[Document section Boundary: Start]
During the height of the pandemic, we had a mouse problem. Our cats would catch mice in the yard, bring them into the house, and the mice would get loose and hide. Eventually, we got rid of them. They either died or, when possible, were released.

Recently, we noticed that bananas and plantains in our fruit bowl were being nibbled at during the night. “We’ve got mice again,” Rob announced, and started setting out traps. It quickly became became evident that what we had this time was smarter than the average mouse.

This critter avoided traps, the lure of bits of cheese, and one night I glimpsed him scampering behind the toaster oven on our counter. He was too fast to get a sense of his size. The next morning, I remarked that the mouse might be tapping into Rupert Sheldrake’s morphic field to avoid entrapment.

So we decided to set up our spy camera in the kitchen, directed at the bowl of fruit, For the next two nights, the camera caught the critter – a rat, not a mouse – leaping onto the counter, checking out the bowl of fruit, then diving in. When I showed the video to our neighbor, she identified the rodent as a roof rat.

I was going to buy sticky paper and put it around the bowl of fruit so the critter would get stuck. But my neighbor talked me out of it. She’d seen a mouse trapped on the stuff and said it was awful, the animal struggling, squealing, in the middle of the night. No, thanks. So I bought a 99% guaranteed mouse trap, moved all the fruit to the fridge, cleared the counter, and aimed the camera.
[Document section Boundary: End]
== Exercise instructions ==
**A.** Answer these questions using the kitchen rodent passage:
(i) Which foods in the fruit bowl were nibbled during the night?
(ii) Who identified the rodent in the video as a roof rat?
(iii) Where was all the fruit moved?
**B.** Reproduce the kitchen rodent passage between "Recently, we noticed" and "the average mouse.", inclusive.
[Record set Boundary: Start]
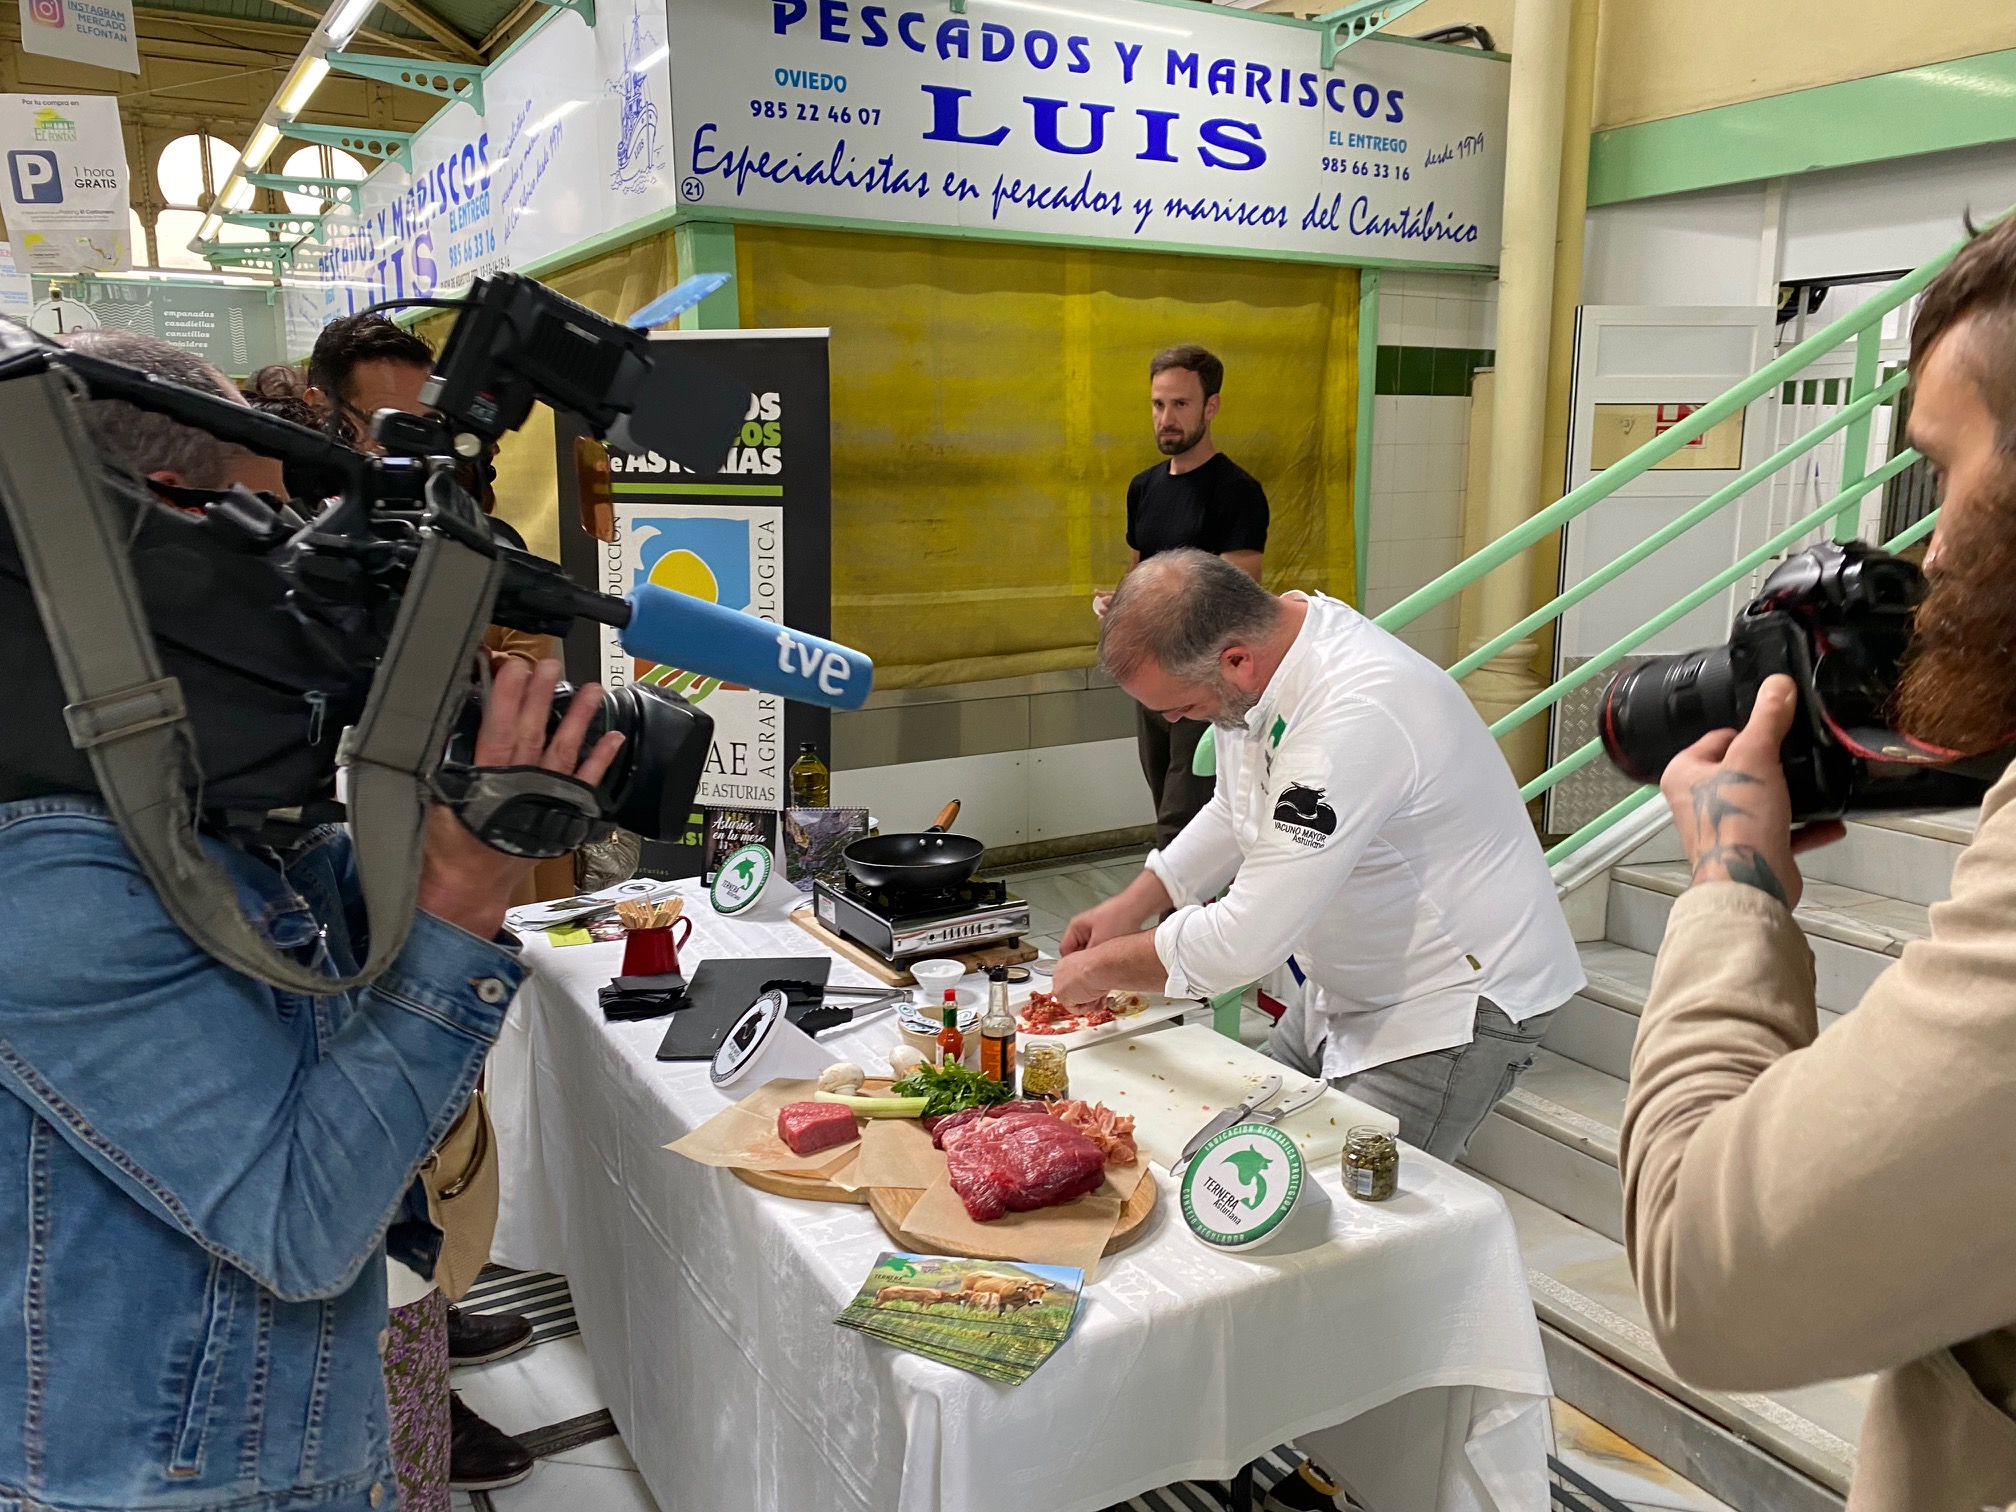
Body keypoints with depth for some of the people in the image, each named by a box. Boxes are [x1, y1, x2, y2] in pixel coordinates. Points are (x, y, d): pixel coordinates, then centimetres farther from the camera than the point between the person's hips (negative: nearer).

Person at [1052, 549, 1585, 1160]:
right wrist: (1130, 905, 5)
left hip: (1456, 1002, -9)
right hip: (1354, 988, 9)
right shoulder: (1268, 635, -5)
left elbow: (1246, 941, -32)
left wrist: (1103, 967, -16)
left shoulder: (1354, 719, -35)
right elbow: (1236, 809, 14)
[Record set Boundary: End]
[Record set Boundary: Start]
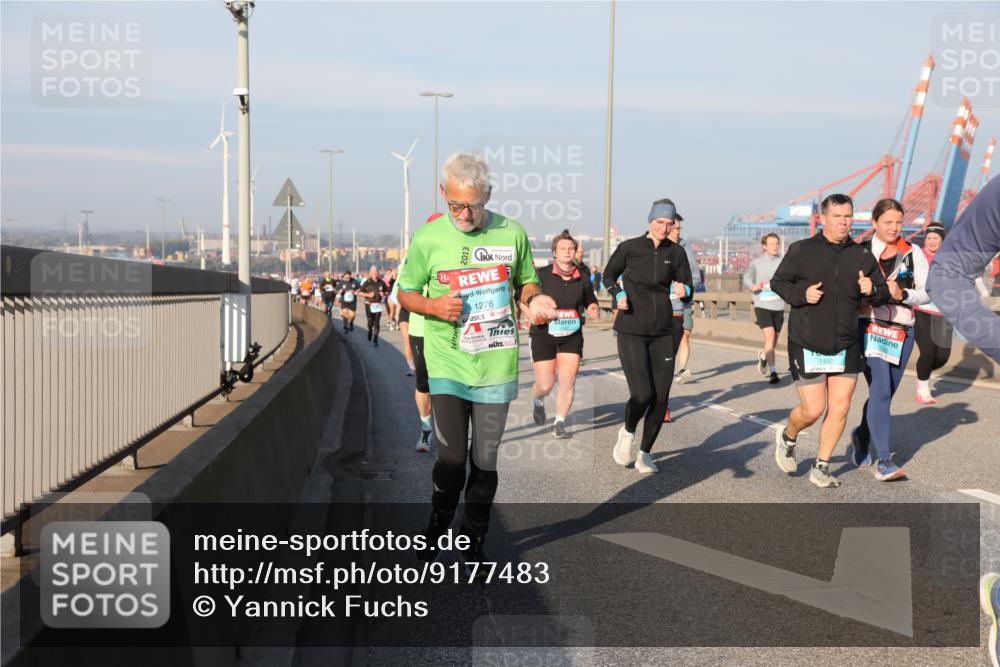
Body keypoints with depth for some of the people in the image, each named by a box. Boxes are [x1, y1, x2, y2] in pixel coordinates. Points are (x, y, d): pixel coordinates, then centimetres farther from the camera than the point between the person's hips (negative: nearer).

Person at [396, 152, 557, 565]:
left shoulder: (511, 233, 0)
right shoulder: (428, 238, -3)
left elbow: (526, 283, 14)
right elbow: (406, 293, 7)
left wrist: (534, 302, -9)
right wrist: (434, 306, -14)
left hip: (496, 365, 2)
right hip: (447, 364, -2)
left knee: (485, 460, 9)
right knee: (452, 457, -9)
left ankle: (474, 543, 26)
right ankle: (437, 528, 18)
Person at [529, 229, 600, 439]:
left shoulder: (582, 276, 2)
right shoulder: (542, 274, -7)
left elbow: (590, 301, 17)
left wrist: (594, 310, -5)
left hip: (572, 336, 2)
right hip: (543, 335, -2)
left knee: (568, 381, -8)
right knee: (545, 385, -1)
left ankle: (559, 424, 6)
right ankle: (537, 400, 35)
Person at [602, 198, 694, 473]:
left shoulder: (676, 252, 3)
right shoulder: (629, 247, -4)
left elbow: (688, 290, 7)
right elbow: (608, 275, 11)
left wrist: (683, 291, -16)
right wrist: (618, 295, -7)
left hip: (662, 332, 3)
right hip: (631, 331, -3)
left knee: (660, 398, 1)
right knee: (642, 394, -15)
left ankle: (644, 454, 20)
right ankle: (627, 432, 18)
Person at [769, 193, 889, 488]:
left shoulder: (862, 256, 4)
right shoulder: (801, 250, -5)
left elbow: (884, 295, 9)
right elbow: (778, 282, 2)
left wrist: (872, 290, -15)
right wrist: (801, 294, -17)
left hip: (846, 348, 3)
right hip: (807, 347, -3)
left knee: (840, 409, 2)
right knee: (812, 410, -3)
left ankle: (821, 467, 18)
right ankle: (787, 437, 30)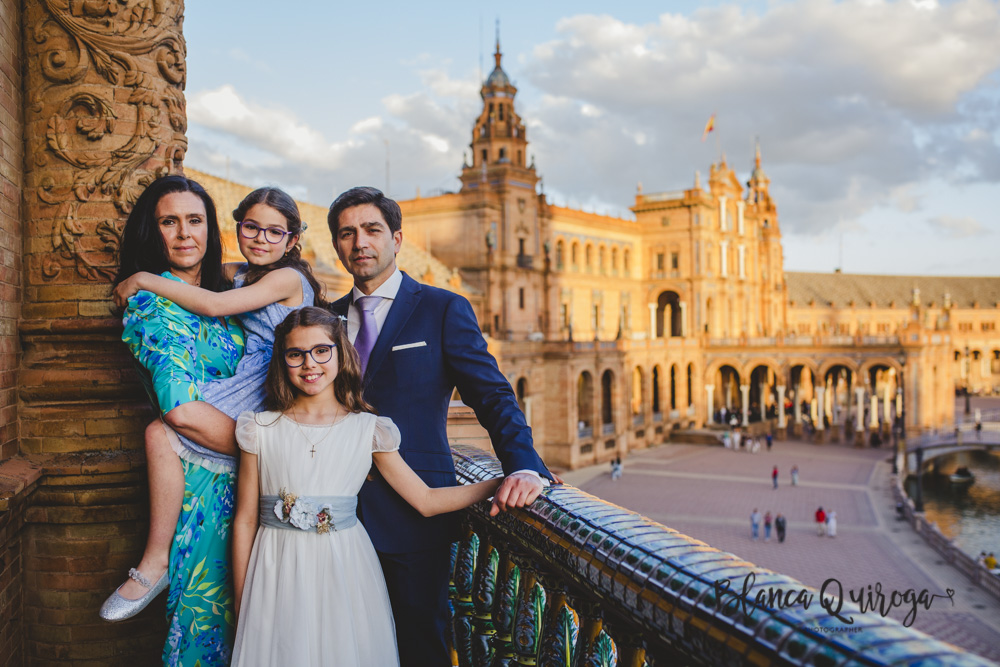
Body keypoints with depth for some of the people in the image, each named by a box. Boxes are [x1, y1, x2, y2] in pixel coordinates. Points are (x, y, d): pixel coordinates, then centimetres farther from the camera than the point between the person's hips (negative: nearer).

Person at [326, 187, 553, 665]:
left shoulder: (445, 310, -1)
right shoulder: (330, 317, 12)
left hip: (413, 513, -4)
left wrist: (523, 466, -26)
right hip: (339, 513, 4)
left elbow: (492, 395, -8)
[Record set Boundary: End]
== Answers below ==
**A.**
(i) Bananas and plantains.
(ii) The neighbor.
(iii) To the fridge.

**B.**
Recently, we noticed that bananas and plantains in our fruit bowl were being nibbled at during the night. “We’ve got mice again,” Rob announced, and started setting out traps. It quickly became became evident that what we had this time was smarter than the average mouse.